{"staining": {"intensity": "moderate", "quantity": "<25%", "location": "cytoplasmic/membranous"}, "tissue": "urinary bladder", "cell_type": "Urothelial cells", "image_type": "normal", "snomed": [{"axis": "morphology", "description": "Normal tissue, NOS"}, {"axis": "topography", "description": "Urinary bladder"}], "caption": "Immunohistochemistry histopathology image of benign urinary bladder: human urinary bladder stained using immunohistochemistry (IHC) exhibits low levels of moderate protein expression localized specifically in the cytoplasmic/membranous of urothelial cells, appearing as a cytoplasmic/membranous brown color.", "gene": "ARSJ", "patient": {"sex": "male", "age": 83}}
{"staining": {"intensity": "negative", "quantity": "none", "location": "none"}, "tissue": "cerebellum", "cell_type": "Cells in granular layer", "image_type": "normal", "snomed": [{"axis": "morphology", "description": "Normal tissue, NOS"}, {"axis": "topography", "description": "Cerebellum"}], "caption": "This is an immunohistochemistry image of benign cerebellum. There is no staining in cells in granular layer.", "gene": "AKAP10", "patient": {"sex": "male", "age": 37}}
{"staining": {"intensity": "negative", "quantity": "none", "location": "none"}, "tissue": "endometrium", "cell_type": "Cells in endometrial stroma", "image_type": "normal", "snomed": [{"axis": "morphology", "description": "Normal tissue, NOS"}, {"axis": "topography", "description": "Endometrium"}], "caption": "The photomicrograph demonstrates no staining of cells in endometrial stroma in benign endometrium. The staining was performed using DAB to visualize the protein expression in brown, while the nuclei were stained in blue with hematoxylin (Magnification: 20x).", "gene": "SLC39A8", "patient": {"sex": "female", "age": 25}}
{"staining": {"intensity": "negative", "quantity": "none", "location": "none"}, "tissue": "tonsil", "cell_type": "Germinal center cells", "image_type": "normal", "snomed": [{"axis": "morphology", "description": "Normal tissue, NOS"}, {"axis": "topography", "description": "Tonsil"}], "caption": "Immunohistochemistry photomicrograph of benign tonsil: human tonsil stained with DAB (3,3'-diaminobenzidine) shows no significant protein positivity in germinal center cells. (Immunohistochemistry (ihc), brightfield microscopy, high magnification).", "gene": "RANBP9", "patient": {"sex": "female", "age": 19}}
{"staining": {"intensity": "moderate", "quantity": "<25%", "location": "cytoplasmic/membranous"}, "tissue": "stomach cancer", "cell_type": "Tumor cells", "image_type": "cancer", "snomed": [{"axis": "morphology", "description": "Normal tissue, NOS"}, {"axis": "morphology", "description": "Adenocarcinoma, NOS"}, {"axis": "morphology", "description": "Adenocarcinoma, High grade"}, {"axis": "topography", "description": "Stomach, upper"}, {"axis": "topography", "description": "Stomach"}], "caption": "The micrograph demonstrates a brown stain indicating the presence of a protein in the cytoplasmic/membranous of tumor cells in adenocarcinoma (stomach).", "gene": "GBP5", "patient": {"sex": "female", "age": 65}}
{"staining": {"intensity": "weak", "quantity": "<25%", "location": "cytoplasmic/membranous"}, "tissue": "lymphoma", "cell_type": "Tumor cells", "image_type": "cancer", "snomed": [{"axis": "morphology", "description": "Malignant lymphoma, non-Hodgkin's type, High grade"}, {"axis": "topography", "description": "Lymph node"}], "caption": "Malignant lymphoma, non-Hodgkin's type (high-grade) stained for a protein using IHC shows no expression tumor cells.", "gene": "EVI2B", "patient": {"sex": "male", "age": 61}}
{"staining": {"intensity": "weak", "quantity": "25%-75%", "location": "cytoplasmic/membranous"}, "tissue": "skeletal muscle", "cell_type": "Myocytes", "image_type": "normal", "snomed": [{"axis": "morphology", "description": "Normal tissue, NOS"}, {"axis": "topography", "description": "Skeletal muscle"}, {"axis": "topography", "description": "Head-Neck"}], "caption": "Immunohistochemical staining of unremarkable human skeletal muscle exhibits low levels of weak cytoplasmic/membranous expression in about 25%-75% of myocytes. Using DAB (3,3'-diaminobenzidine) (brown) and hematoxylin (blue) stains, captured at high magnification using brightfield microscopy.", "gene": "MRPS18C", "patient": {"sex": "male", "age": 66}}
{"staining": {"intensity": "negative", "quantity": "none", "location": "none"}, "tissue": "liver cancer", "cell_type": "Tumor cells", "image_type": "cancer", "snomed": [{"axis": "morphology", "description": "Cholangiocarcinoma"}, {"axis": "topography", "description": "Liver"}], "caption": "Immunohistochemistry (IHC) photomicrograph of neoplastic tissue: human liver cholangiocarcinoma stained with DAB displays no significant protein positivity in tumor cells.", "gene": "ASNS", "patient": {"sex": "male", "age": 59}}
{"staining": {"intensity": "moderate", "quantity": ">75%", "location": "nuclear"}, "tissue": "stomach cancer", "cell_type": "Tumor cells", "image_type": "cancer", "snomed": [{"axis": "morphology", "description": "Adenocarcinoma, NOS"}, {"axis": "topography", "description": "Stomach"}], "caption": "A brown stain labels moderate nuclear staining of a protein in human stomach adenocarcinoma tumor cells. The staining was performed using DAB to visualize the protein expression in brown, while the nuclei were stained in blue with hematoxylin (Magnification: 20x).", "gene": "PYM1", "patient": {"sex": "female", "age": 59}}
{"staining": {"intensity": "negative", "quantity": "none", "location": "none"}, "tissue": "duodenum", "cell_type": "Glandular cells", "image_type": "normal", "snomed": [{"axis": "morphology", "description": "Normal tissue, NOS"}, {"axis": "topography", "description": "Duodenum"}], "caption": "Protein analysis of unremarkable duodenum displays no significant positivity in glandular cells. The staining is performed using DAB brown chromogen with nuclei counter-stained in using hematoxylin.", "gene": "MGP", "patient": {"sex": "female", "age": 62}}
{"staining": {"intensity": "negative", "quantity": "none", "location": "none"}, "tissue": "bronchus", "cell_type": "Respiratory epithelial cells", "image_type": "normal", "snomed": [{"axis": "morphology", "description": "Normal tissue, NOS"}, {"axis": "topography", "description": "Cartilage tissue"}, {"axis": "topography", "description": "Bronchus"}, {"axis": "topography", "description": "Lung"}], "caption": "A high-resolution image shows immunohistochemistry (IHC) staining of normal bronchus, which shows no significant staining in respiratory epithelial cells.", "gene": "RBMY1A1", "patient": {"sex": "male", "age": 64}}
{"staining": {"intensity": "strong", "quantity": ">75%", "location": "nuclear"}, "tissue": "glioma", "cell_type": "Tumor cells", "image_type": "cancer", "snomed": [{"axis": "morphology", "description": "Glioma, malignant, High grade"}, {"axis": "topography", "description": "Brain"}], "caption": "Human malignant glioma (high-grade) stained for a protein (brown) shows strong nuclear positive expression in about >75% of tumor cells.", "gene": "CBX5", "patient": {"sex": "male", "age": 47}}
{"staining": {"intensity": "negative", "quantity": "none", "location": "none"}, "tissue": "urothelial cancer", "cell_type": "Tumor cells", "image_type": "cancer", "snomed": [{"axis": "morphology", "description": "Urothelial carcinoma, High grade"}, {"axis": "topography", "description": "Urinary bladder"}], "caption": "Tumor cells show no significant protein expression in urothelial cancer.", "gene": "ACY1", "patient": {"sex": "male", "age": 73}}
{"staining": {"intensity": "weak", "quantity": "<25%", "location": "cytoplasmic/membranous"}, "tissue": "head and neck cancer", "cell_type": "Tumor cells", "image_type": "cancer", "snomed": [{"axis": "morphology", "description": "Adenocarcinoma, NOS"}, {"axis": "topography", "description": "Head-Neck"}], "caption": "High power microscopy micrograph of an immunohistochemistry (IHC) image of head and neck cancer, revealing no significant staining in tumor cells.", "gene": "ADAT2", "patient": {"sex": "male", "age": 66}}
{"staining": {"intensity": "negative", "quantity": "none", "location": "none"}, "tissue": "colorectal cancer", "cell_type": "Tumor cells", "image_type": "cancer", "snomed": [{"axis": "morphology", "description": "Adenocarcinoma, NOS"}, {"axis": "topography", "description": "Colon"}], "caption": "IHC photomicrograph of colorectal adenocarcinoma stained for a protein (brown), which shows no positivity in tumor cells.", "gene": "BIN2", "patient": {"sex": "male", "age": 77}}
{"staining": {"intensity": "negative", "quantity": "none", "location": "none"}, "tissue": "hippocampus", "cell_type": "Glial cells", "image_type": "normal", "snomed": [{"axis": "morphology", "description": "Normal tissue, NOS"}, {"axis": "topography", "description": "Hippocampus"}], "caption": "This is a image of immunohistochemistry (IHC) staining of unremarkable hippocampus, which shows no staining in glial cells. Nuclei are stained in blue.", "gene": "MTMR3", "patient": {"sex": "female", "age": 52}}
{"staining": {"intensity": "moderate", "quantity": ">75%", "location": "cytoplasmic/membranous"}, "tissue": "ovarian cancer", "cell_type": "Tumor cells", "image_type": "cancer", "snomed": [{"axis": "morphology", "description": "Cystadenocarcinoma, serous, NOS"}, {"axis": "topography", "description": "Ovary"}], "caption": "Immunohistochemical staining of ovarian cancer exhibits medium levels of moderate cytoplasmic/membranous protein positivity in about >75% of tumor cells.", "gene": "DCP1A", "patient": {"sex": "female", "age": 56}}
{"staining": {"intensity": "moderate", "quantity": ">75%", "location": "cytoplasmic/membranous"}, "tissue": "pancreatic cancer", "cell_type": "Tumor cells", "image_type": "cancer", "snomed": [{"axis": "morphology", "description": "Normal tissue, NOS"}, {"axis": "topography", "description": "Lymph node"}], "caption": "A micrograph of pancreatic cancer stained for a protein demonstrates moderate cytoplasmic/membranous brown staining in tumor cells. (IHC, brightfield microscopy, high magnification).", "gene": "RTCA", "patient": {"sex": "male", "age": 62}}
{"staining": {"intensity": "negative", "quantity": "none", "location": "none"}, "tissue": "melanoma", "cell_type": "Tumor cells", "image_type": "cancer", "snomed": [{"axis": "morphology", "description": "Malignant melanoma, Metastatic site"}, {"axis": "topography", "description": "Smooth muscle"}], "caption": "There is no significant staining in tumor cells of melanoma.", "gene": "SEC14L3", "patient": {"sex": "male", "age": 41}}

TO DO
The range runs from the line with "power microscopy micrograph" up to and including the line with "staining of ovarian" in the listing above; please write out exactly those lines and nothing more.

WORKED SOLUTION
{"staining": {"intensity": "weak", "quantity": "<25%", "location": "cytoplasmic/membranous"}, "tissue": "head and neck cancer", "cell_type": "Tumor cells", "image_type": "cancer", "snomed": [{"axis": "morphology", "description": "Adenocarcinoma, NOS"}, {"axis": "topography", "description": "Head-Neck"}], "caption": "High power microscopy micrograph of an immunohistochemistry (IHC) image of head and neck cancer, revealing no significant staining in tumor cells.", "gene": "ADAT2", "patient": {"sex": "male", "age": 66}}
{"staining": {"intensity": "negative", "quantity": "none", "location": "none"}, "tissue": "colorectal cancer", "cell_type": "Tumor cells", "image_type": "cancer", "snomed": [{"axis": "morphology", "description": "Adenocarcinoma, NOS"}, {"axis": "topography", "description": "Colon"}], "caption": "IHC photomicrograph of colorectal adenocarcinoma stained for a protein (brown), which shows no positivity in tumor cells.", "gene": "BIN2", "patient": {"sex": "male", "age": 77}}
{"staining": {"intensity": "negative", "quantity": "none", "location": "none"}, "tissue": "hippocampus", "cell_type": "Glial cells", "image_type": "normal", "snomed": [{"axis": "morphology", "description": "Normal tissue, NOS"}, {"axis": "topography", "description": "Hippocampus"}], "caption": "This is a image of immunohistochemistry (IHC) staining of unremarkable hippocampus, which shows no staining in glial cells. Nuclei are stained in blue.", "gene": "MTMR3", "patient": {"sex": "female", "age": 52}}
{"staining": {"intensity": "moderate", "quantity": ">75%", "location": "cytoplasmic/membranous"}, "tissue": "ovarian cancer", "cell_type": "Tumor cells", "image_type": "cancer", "snomed": [{"axis": "morphology", "description": "Cystadenocarcinoma, serous, NOS"}, {"axis": "topography", "description": "Ovary"}], "caption": "Immunohistochemical staining of ovarian cancer exhibits medium levels of moderate cytoplasmic/membranous protein positivity in about >75% of tumor cells.", "gene": "DCP1A", "patient": {"sex": "female", "age": 56}}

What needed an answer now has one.